Drame danois : La fondation de contrôle de Novo Nordisk vient de prendre le contrôle du conseil d'administration

Par
Yves Tussaud
8 min de lecture

Drame danois : La fondation qui contrôle Novo Nordisk vient d'orchestrer un coup de force au conseil d'administration

Sept administrateurs sont écartés après un affrontement houleux sur la vitesse à laquelle le géant pharmaceutique doit pivoter dans la guerre des médicaments contre l'obésité.

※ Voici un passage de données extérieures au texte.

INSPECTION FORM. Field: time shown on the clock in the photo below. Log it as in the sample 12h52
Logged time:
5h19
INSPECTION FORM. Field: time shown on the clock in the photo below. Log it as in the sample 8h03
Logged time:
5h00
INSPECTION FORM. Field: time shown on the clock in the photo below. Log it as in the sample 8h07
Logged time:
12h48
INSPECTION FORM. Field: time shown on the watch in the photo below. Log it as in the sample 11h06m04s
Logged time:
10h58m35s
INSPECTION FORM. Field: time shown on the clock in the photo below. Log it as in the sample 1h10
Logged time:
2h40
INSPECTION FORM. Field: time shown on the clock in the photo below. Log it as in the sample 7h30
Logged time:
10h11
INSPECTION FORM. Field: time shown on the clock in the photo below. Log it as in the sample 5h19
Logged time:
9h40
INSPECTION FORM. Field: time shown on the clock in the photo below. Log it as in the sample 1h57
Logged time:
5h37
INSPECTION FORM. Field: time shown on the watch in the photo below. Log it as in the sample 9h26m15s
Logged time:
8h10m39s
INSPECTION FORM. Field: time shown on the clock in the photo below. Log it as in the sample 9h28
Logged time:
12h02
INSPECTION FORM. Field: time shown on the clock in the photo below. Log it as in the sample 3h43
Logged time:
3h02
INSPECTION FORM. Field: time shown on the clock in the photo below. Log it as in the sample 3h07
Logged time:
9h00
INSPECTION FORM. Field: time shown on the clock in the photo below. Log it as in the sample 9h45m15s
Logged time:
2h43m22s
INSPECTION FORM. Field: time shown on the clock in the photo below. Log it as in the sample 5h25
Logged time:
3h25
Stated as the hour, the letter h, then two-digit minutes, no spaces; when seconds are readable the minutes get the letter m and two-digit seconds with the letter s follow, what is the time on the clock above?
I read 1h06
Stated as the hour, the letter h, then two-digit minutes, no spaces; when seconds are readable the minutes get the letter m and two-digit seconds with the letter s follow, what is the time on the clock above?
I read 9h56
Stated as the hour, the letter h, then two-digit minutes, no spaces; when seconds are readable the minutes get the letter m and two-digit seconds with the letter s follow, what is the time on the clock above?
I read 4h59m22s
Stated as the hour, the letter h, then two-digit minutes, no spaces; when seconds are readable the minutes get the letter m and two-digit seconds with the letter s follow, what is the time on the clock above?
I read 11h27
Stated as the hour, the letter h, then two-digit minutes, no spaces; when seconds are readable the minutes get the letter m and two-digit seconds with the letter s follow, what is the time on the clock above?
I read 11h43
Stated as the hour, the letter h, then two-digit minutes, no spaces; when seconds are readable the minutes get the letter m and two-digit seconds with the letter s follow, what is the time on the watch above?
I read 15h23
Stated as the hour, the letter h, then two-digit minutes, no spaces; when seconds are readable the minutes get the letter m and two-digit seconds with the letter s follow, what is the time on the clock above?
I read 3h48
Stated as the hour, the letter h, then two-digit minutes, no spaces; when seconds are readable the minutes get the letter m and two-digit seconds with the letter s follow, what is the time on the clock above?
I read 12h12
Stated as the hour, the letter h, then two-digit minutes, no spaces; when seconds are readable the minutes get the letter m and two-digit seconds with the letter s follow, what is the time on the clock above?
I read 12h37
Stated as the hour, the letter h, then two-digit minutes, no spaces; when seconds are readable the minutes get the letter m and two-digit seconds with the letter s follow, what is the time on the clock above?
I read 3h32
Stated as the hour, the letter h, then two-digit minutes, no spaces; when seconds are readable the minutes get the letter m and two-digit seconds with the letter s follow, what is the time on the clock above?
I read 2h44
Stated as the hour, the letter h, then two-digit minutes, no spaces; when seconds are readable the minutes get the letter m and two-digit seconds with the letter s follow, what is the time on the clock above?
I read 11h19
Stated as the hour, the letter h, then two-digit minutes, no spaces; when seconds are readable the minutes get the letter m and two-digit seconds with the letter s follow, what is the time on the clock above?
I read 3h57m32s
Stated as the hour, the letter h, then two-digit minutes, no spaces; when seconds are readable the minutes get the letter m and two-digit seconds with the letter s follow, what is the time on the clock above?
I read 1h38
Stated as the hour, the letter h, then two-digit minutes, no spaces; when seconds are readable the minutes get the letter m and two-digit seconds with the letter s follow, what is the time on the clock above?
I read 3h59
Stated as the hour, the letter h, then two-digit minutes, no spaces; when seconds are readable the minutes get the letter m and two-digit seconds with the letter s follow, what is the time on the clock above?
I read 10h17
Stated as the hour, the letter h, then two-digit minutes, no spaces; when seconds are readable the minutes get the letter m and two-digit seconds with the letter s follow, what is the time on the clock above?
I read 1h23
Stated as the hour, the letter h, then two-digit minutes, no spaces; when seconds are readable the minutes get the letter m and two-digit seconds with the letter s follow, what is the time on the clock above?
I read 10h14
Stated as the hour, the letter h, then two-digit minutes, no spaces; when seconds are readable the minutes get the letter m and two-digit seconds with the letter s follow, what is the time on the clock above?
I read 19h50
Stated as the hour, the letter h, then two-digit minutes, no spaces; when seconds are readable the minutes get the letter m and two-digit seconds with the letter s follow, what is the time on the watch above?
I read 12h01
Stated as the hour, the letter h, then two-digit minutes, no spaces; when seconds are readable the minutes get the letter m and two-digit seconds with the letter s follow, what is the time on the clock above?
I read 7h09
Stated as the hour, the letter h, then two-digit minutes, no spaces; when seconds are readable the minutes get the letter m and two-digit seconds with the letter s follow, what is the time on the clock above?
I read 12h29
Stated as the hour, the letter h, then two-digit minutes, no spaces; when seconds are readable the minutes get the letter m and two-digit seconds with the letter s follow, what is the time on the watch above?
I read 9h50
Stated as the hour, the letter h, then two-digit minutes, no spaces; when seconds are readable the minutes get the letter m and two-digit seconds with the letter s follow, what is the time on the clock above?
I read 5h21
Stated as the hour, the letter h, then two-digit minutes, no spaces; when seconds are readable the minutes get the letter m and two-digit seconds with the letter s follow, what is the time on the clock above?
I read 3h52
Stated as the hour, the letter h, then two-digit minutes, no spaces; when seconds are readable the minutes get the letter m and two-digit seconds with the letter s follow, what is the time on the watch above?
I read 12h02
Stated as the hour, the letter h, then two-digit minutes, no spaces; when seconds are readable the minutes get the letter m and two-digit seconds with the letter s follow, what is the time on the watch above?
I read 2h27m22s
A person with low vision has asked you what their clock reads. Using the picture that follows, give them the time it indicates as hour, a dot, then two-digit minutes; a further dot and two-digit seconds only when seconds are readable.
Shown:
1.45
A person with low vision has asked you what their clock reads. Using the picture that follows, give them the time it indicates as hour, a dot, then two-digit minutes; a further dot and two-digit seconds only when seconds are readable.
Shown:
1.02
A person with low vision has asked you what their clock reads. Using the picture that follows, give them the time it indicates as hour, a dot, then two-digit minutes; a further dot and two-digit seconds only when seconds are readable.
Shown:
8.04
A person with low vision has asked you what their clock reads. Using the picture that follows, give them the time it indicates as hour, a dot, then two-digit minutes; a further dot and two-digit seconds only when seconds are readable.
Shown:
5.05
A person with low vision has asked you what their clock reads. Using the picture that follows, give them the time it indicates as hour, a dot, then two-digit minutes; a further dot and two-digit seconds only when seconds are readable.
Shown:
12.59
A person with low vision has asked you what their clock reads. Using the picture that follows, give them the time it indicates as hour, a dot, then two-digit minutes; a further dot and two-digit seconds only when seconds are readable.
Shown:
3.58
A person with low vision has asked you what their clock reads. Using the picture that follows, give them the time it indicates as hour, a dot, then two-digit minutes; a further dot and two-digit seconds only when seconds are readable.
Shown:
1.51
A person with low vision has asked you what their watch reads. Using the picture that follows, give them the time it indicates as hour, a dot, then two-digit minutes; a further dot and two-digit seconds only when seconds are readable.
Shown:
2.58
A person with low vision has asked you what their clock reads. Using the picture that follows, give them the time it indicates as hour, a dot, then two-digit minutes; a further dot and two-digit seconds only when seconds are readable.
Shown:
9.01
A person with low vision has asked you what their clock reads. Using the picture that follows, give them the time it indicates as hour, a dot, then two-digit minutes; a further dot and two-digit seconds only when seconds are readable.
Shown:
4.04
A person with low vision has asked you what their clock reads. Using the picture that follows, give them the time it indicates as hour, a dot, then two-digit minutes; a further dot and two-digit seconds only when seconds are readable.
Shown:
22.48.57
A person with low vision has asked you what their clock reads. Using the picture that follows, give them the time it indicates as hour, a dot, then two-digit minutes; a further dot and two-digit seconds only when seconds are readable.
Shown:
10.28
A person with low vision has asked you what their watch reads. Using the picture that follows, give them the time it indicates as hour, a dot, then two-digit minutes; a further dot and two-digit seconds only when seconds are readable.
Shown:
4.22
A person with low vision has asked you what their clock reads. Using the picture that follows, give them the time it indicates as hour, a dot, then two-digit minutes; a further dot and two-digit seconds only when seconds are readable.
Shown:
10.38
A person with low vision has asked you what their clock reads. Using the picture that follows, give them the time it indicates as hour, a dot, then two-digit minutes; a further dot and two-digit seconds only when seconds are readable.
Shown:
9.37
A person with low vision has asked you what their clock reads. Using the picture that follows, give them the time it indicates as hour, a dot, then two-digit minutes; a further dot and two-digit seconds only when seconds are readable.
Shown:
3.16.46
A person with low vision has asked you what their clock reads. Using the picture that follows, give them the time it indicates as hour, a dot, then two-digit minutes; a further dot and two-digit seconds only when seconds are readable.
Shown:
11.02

Un événement extraordinaire vient de se produire à Copenhague. Novo Nordisk – l'entreprise la plus valorisée d'Europe – a annoncé mardi que son président du conseil d'administration, Helge Lund, quitte ses fonctions. Six autres administrateurs indépendants font de même. Et ce, simultanément.

Il ne s'agissait pas d'un renouvellement planifié. C'était un coup de force.

La Fondation Novo Nordisk contrôle 77 % des droits de vote, bien qu'elle ne possède que 28 % des actions de l'entreprise. Et elle utilise ce pouvoir pour imposer une refonte complète de la gouvernance. Le choix de la Fondation pour le poste de président par intérim ? Lars Rebien Sørensen, qui a dirigé Novo en tant que PDG de 2000 à 2017. Il occupera ce siège pendant deux ou trois ans, tandis que l'entreprise traverse ce qui pourrait être la période la plus dangereuse de son existence centenaire, en termes de concurrence.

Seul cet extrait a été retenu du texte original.